A lot of films get ignored because you have an ENTIRE spectrum of a film scene being compressed within a short while. How can you properly appreciate, say, the intricacies of RPG :Metanoia ( and there are many ), or the poignancy of what appears to be Dolphy's swan song, when you don't have the latitude to appreciate each at their own time.

Instead, you are forced in a situation where you're deluged by a sturm un drang of Filipino product, showing their wares for a limited period before they are literally shooed off the streets.
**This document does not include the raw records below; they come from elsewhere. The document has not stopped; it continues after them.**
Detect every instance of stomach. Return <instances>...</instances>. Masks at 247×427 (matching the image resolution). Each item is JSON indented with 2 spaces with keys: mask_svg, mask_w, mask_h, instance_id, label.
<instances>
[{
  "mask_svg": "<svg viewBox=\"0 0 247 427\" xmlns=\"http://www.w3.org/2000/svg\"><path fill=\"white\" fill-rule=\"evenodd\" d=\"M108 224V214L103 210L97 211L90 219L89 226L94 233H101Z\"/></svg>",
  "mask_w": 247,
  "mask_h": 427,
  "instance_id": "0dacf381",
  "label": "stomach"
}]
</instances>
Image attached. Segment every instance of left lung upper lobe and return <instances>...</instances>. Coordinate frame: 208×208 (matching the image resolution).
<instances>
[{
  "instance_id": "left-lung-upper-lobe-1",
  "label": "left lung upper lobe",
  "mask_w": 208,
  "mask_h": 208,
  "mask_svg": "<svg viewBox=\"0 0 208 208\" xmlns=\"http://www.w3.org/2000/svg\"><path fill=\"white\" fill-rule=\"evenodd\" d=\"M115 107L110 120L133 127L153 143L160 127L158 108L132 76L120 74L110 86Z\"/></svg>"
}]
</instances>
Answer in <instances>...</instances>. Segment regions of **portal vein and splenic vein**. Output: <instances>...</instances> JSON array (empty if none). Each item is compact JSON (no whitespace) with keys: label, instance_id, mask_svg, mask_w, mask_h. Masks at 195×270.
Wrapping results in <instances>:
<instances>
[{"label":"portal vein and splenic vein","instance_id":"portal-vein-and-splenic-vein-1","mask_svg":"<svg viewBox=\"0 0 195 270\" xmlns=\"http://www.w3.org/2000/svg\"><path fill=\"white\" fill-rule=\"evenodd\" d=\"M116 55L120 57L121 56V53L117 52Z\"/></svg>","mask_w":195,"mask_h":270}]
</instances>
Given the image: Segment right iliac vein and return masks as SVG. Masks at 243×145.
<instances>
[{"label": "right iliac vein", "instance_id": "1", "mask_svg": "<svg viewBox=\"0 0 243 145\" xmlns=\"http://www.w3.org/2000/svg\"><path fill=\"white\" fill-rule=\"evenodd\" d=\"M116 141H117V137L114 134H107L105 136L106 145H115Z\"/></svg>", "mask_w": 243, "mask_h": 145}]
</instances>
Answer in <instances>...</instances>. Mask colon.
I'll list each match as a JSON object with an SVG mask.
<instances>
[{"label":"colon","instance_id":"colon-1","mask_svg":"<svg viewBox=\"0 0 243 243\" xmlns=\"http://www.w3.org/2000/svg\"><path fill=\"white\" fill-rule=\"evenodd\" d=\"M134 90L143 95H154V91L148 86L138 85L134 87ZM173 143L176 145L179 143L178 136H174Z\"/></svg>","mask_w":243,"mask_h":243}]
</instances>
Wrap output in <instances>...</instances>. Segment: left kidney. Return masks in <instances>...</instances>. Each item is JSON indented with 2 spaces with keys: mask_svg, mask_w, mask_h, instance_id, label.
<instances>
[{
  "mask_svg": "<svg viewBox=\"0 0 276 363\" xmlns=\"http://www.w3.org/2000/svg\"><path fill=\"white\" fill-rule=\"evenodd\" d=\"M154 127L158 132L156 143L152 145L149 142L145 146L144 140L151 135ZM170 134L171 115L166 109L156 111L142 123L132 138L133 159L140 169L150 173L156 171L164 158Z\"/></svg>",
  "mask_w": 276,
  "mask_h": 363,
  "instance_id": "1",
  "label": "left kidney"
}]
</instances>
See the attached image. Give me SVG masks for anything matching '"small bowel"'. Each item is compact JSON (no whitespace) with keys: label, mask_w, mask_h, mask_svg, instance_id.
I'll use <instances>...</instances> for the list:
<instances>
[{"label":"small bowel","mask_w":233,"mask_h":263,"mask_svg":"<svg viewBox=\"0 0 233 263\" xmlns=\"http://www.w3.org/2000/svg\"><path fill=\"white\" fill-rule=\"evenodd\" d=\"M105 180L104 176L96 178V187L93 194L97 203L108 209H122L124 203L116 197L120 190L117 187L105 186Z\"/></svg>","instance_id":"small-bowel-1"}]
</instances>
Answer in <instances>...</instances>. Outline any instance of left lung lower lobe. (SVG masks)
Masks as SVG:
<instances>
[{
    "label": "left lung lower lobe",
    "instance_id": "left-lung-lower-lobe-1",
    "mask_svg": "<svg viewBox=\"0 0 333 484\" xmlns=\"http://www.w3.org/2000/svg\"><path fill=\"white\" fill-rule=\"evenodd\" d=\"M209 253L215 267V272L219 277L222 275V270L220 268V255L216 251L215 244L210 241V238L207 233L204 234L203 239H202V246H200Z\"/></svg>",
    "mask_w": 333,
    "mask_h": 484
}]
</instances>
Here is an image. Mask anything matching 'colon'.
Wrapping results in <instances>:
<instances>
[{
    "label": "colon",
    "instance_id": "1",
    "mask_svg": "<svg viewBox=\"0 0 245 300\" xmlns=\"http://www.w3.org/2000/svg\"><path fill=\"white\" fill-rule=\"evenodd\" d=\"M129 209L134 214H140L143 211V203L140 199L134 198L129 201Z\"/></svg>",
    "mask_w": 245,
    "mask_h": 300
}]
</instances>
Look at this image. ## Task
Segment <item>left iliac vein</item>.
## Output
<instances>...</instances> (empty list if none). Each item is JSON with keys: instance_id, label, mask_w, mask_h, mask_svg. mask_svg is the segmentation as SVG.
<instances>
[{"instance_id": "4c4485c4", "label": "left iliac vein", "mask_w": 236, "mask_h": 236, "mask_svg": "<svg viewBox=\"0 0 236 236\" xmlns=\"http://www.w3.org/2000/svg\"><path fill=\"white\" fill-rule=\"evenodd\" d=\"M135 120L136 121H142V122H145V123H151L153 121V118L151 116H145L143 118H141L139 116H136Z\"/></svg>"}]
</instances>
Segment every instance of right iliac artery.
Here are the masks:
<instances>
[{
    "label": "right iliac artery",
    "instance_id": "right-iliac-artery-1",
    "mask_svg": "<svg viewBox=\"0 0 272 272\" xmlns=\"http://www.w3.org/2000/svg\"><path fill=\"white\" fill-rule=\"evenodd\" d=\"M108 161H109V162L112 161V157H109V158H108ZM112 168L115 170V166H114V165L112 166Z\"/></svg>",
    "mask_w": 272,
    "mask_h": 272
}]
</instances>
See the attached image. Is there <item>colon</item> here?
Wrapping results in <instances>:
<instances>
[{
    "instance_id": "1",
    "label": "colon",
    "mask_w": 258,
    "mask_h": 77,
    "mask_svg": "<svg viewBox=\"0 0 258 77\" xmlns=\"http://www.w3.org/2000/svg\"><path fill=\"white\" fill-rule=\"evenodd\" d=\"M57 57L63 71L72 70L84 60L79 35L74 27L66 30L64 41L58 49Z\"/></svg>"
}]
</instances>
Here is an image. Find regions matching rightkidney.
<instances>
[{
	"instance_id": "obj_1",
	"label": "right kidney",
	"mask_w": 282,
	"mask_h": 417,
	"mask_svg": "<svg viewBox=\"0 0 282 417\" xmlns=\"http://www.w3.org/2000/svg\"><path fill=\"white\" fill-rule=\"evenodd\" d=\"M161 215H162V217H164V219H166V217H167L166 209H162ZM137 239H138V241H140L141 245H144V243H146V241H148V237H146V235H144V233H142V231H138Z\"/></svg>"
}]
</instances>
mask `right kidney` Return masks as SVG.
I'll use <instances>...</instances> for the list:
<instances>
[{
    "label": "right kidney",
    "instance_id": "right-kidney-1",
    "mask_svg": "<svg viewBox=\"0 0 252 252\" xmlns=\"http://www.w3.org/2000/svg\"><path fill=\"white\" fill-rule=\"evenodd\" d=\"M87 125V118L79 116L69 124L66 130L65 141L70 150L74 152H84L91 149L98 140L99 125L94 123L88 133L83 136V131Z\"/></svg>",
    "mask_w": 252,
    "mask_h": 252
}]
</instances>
Naturally, the loudest ones get picked up first, and nothing else would be said of it. There is only so much you can consider and sift through. You do not have time to linger.

And often, the products aren't prepped for the long term. They had to make it as flashy and as noisy and as instantly consumable, or they're immediately passed by. Under the wretched market principle that defines their activity, they are left with no choice.

This is what you get when you have a neo-liberal economy that is slave to Western transaction, and is prone to dire straits. Obviously, we have to get a bit of self-respect now, and that this must not go on.

Filipinos shouldn't have to live by technocratic pipe dreams; they should be able to live by theirs, and they should be allowed to do that in their own cinema. And not be treated like insurgents/terrorists/traffic obstructions whenever they dare to frickin' do so !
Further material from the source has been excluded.